● **Excerpted data**

#####

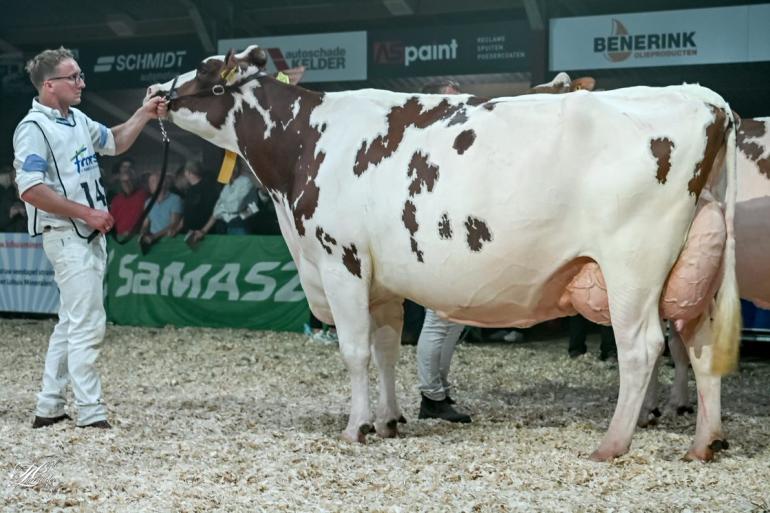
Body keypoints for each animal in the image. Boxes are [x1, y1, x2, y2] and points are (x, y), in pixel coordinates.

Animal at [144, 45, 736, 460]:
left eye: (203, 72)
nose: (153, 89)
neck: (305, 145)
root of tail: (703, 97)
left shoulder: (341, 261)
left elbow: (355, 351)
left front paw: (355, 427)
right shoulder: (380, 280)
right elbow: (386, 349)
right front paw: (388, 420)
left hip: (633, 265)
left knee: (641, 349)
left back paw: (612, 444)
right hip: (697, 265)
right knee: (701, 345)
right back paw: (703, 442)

#####

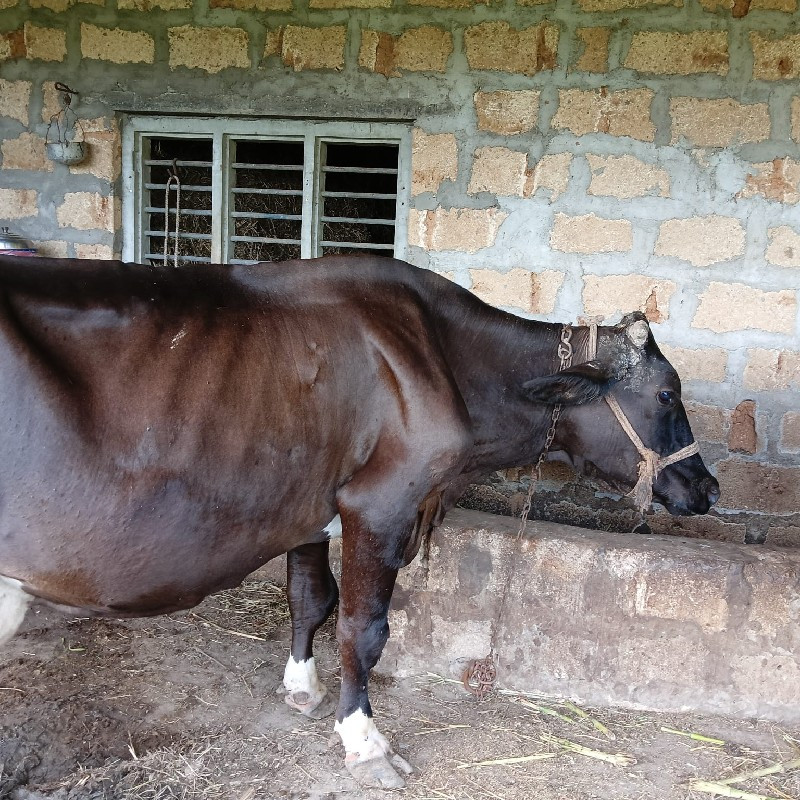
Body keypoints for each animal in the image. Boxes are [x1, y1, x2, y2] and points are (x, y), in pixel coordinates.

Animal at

#####

Find each line in the data above with the word "left", then copy it.

left eye: (203, 72)
left shoulder: (341, 261)
left elbow: (355, 351)
left front paw: (355, 427)
left hip: (633, 265)
left knee: (641, 349)
left back paw: (612, 444)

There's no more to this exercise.